= The Last Wright: Frank Lloyd Wright and the Park Inn Hotel =

2008 documentary film by Lucille Carra

The Last Wright is a 2008 American documentary film which focuses on the only surviving hotel designed by Frank Lloyd Wright, the Park Inn Hotel. It was produced by Travelfilm Company and McMar Ltd/28, was written by Garry McGee and Lucille Carra, and directed by Lucille Carra. It was researched and filmed over a seven-year period, the film is the only video record of the distressed condition of the hotel. The film explores the history of the Mason City Bank and Hotel Commission (1908) as well as the struggles of the rural city of Mason City, Iowa to restore the Park Inn Hotel, which, along with the City National Bank, was a rare example of a Prairie School style mixed-use structure by Wright.

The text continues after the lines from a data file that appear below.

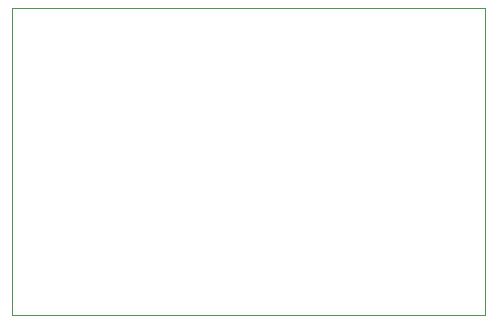
<source format=gm1>
G04 #@! TF.GenerationSoftware,KiCad,Pcbnew,5.1.9+dfsg1-1*
G04 #@! TF.CreationDate,2023-01-27T15:40:16+09:00*
G04 #@! TF.ProjectId,bottom,626f7474-6f6d-42e6-9b69-6361645f7063,rev?*
G04 #@! TF.SameCoordinates,Original*
G04 #@! TF.FileFunction,Profile,NP*
%FSLAX46Y46*%
G04 Gerber Fmt 4.6, Leading zero omitted, Abs format (unit mm)*
G04 Created by KiCad (PCBNEW 5.1.9+dfsg1-1) date 2023-01-27 15:40:16*
%MOMM*%
%LPD*%
G01*
G04 APERTURE LIST*
G04 #@! TA.AperFunction,Profile*
%ADD10C,0.050000*%
G04 #@! TD*
G04 APERTURE END LIST*
D10*
X123000000Y-116000000D02*
X123000000Y-90000000D01*
X163000000Y-116000000D02*
X123000000Y-116000000D01*
X163000000Y-90000000D02*
X163000000Y-116000000D01*
X123000000Y-90000000D02*
X163000000Y-90000000D01*
M02*

</source>
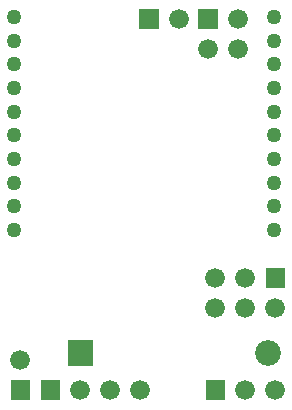
<source format=gbr>
G04 start of page 7 for group -4062 idx -4062 *
G04 Title: (unknown), soldermask *
G04 Creator: pcb 20110918 *
G04 CreationDate: Sun Sep 22 23:55:29 2013 UTC *
G04 For: mokus *
G04 Format: Gerber/RS-274X *
G04 PCB-Dimensions: 100000 140000 *
G04 PCB-Coordinate-Origin: lower left *
%MOIN*%
%FSLAX25Y25*%
%LNBOTTOMMASK*%
%ADD61C,0.0500*%
%ADD60C,0.0860*%
%ADD59C,0.0660*%
%ADD58C,0.0001*%
G54D58*G36*
X70859Y11916D02*Y5316D01*
X77459D01*
Y11916D01*
X70859D01*
G37*
G54D59*X84159Y8616D03*
X94159D03*
G54D60*X91659Y21116D03*
G54D59*X94159Y36116D03*
G54D58*G36*
X90859Y49416D02*Y42816D01*
X97459D01*
Y49416D01*
X90859D01*
G37*
G54D59*X84159Y46116D03*
Y36116D03*
X74159Y46116D03*
Y36116D03*
G54D58*G36*
X5859Y11916D02*Y5316D01*
X12459D01*
Y11916D01*
X5859D01*
G37*
G54D59*X9159Y18616D03*
G54D58*G36*
X15859Y11916D02*Y5316D01*
X22459D01*
Y11916D01*
X15859D01*
G37*
G54D59*X29159Y8616D03*
X39159D03*
X49159D03*
G54D58*G36*
X24859Y25416D02*Y16816D01*
X33459D01*
Y25416D01*
X24859D01*
G37*
G54D61*X7159Y62016D03*
Y69916D03*
Y77816D03*
Y85716D03*
Y93616D03*
Y101516D03*
Y109416D03*
Y117316D03*
Y125216D03*
Y133116D03*
X93759Y62016D03*
Y69916D03*
Y77816D03*
Y85716D03*
Y93616D03*
Y101516D03*
Y109416D03*
Y117316D03*
Y125216D03*
Y133116D03*
G54D59*X81710Y132329D03*
G54D58*G36*
X48648Y135629D02*Y129029D01*
X55248D01*
Y135629D01*
X48648D01*
G37*
G54D59*X61948Y132329D03*
G54D58*G36*
X68410Y135629D02*Y129029D01*
X75010D01*
Y135629D01*
X68410D01*
G37*
G54D59*X71710Y122329D03*
X81710D03*
M02*

</source>
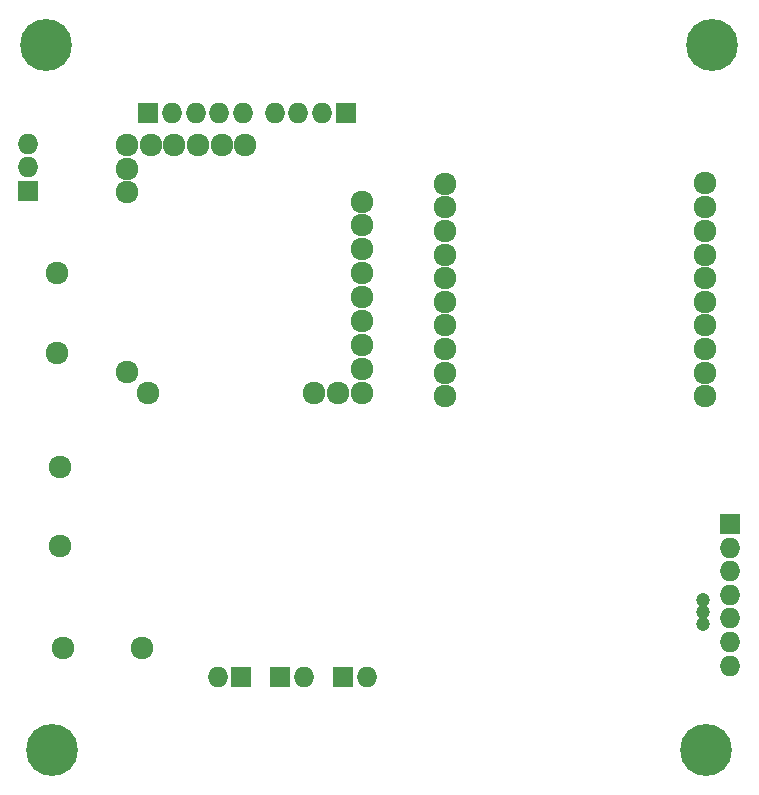
<source format=gbr>
G04 #@! TF.GenerationSoftware,KiCad,Pcbnew,5.0.0-rc3-unknown-3e22e5c~65~ubuntu16.04.1*
G04 #@! TF.CreationDate,2018-07-11T23:18:04-04:00*
G04 #@! TF.ProjectId,Phoenix_schema_new,50686F656E69785F736368656D615F6E,rev?*
G04 #@! TF.SameCoordinates,Original*
G04 #@! TF.FileFunction,Soldermask,Bot*
G04 #@! TF.FilePolarity,Negative*
%FSLAX46Y46*%
G04 Gerber Fmt 4.6, Leading zero omitted, Abs format (unit mm)*
G04 Created by KiCad (PCBNEW 5.0.0-rc3-unknown-3e22e5c~65~ubuntu16.04.1) date Wed Jul 11 23:18:04 2018*
%MOMM*%
%LPD*%
G01*
G04 APERTURE LIST*
%ADD10C,4.400000*%
%ADD11C,1.924000*%
%ADD12R,1.750000X1.750000*%
%ADD13O,1.750000X1.750000*%
%ADD14C,1.200000*%
G04 APERTURE END LIST*
D10*
G04 #@! TO.C,REF\002A\002A*
X161544000Y-126085600D03*
G04 #@! TD*
D11*
G04 #@! TO.C,Zigbee*
X139446000Y-78130400D03*
X139430000Y-80131000D03*
X139430000Y-82131000D03*
X139430000Y-84131000D03*
X139430000Y-86131000D03*
X139430000Y-88131000D03*
X139430000Y-90131000D03*
X139430000Y-92131000D03*
X139430000Y-94131000D03*
X139430000Y-96131000D03*
X161442400Y-78079600D03*
X161430000Y-80131000D03*
X161430000Y-82131000D03*
X161430000Y-84131000D03*
X161430000Y-86131000D03*
X161430000Y-88131000D03*
X161430000Y-90131000D03*
X161430000Y-92131000D03*
X161430000Y-94131000D03*
X161430000Y-96131000D03*
G04 #@! TD*
D12*
G04 #@! TO.C,To ESCs*
X114300000Y-72136000D03*
D13*
X116300000Y-72136000D03*
X118300000Y-72136000D03*
X120300000Y-72136000D03*
X122300000Y-72136000D03*
G04 #@! TD*
D11*
G04 #@! TO.C,ELKA*
X132408477Y-85667204D03*
X132408477Y-83667204D03*
X132408477Y-81667204D03*
X132408477Y-79667204D03*
X114249200Y-95834200D03*
X112471200Y-94056200D03*
X132410200Y-87706200D03*
X132410200Y-89738200D03*
X132410200Y-91770200D03*
X132410200Y-93802200D03*
X128346200Y-95834200D03*
X130378200Y-95834200D03*
X132410200Y-95834200D03*
X112471200Y-78816200D03*
X112471200Y-76911200D03*
X122497200Y-74863200D03*
X120497200Y-74863200D03*
X118497200Y-74863200D03*
X116497200Y-74863200D03*
X114497200Y-74863200D03*
X112471200Y-74879200D03*
G04 #@! TD*
D10*
G04 #@! TO.C,REF\002A\002A*
X105664000Y-66395600D03*
G04 #@! TD*
D11*
G04 #@! TO.C,To EScs*
X106553000Y-85725000D03*
X106553000Y-92456000D03*
G04 #@! TD*
D14*
G04 #@! TO.C,R1*
X161290000Y-113385600D03*
X161290000Y-114401600D03*
X161290000Y-115417600D03*
G04 #@! TD*
D11*
G04 #@! TO.C,J1*
X106807000Y-108839000D03*
X106807000Y-102108000D03*
G04 #@! TD*
D12*
G04 #@! TO.C,J16*
X131000000Y-72136000D03*
D13*
X129000000Y-72136000D03*
X127000000Y-72136000D03*
X125000000Y-72136000D03*
G04 #@! TD*
D12*
G04 #@! TO.C,J3*
X122174000Y-119888000D03*
D13*
X120174000Y-119888000D03*
G04 #@! TD*
D12*
G04 #@! TO.C,J4*
X125476000Y-119888000D03*
D13*
X127476000Y-119888000D03*
G04 #@! TD*
D12*
G04 #@! TO.C,J5*
X130810000Y-119888000D03*
D13*
X132810000Y-119888000D03*
G04 #@! TD*
D11*
G04 #@! TO.C,J6*
X107061000Y-117475000D03*
X113792000Y-117475000D03*
G04 #@! TD*
D12*
G04 #@! TO.C,J9\002CJ15*
X163576000Y-106934000D03*
D13*
X163576000Y-108934000D03*
X163576000Y-110934000D03*
X163576000Y-112934000D03*
X163576000Y-114934000D03*
X163576000Y-116934000D03*
X163576000Y-118934000D03*
G04 #@! TD*
D12*
G04 #@! TO.C,*
X104140000Y-78740000D03*
D13*
X104140000Y-76740000D03*
X104140000Y-74740000D03*
G04 #@! TD*
D10*
G04 #@! TO.C,REF\002A\002A*
X162052000Y-66395600D03*
G04 #@! TD*
G04 #@! TO.C,REF\002A\002A*
X106172000Y-126085600D03*
G04 #@! TD*
M02*

</source>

Taking a highly contextual approach, the film deals in depth with the changing social, cultural and economic conditions in Mason City from 1908 to the present, which places the hotel's decline in historical context. The narrative occasionally travels away from the Mason City story and compares the degraded Park Inn Hotel to familiar Wright masterpieces, including the Solomon R. Guggenheim Museum, the Oak Park, Illinois, Wright residences, and the Lowell E. Walter House (Cedar Rock) in Quasqueton, Iowa. Comparisons are made to demolished Wright hotels and to the partially restored Imperial Hotel, Tokyo, now moved to Meiji Mura Museum.